+++ PROVIDED ENTRIES +++
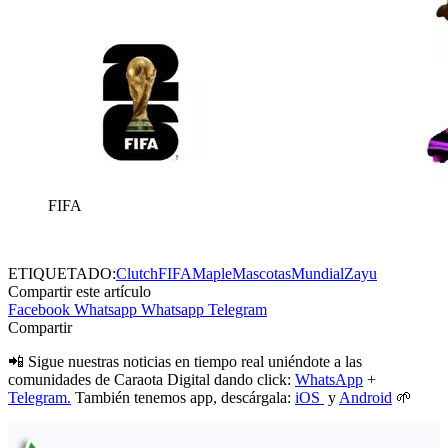
FIFA
ETIQUETADO:
Clutch
FIFA
Maple
Mascotas
Mundial
Zayu
Compartir este artículo
Facebook
Whatsapp
Whatsapp
Telegram
Compartir
📲 Sigue nuestras noticias en tiempo real uniéndote a las
comunidades de Caraota Digital dando click:
WhatsApp
+
Telegram.
También tenemos app, descárgala:
iOS
y
Android
🌱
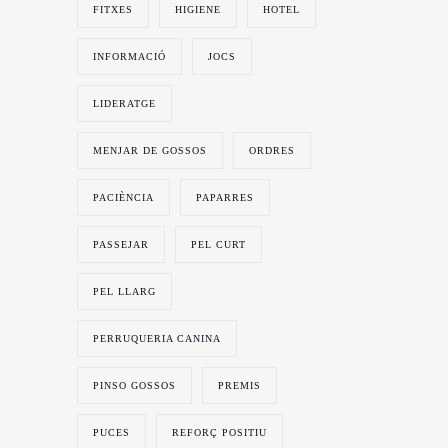
FITXES
HIGIENE
HOTEL
INFORMACIÓ
JOCS
LIDERATGE
MENJAR DE GOSSOS
ORDRES
PACIÈNCIA
PAPARRES
PASSEJAR
PEL CURT
PEL LLARG
PERRUQUERIA CANINA
PINSO GOSSOS
PREMIS
PUCES
REFORÇ POSITIU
+++
WORK TO COMPLETE →
Although the material contains pictures, only the lines are to be written out, exactly as they stand.

RESULT FOR THIS TASK →
FIFA
ETIQUETADO:
Clutch
FIFA
Maple
Mascotas
Mundial
Zayu
Compartir este artículo
Facebook
Whatsapp
Whatsapp
Telegram
Compartir
📲 Sigue nuestras noticias en tiempo real uniéndote a las
comunidades de Caraota Digital dando click:
WhatsApp
+
Telegram.
También tenemos app, descárgala:
iOS
y
Android
🌱
FITXES
HIGIENE
HOTEL
INFORMACIÓ
JOCS
LIDERATGE
MENJAR DE GOSSOS
ORDRES
PACIÈNCIA
PAPARRES
PASSEJAR
PEL CURT
PEL LLARG
PERRUQUERIA CANINA
PINSO GOSSOS
PREMIS
PUCES
REFORÇ POSITIU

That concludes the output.